(Beginning of Record excerpts)
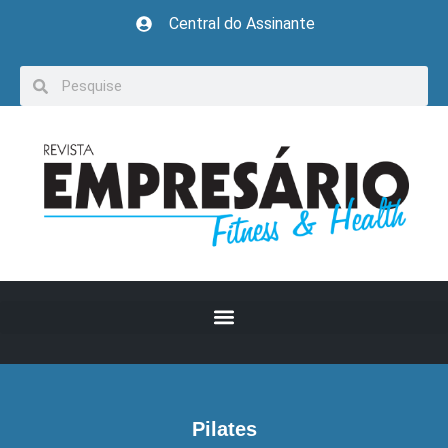
Central do Assinante
Pilates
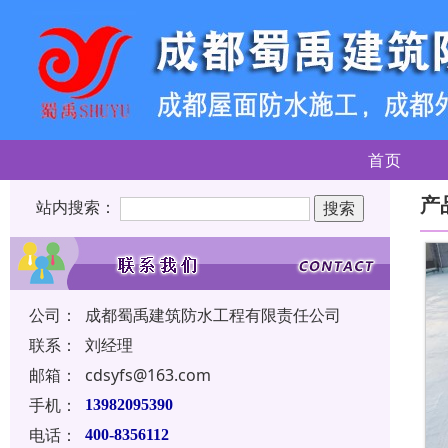
首页
产
站内搜索：
公司：
成都蜀禹建筑防水工程有限责任公司
联系：
刘经理
邮箱：
cdsyfs@163.com
手机：
13982095390
电话：
400-8356112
(End of Record excerpts)
Task details> Copy every line of text in the material above word for word and in the same order, leaving out the pictures.

Expected answer>
Central do Assinante
Pilates
首页
产
站内搜索：
公司：
成都蜀禹建筑防水工程有限责任公司
联系：
刘经理
邮箱：
cdsyfs@163.com
手机：
13982095390
电话：
400-8356112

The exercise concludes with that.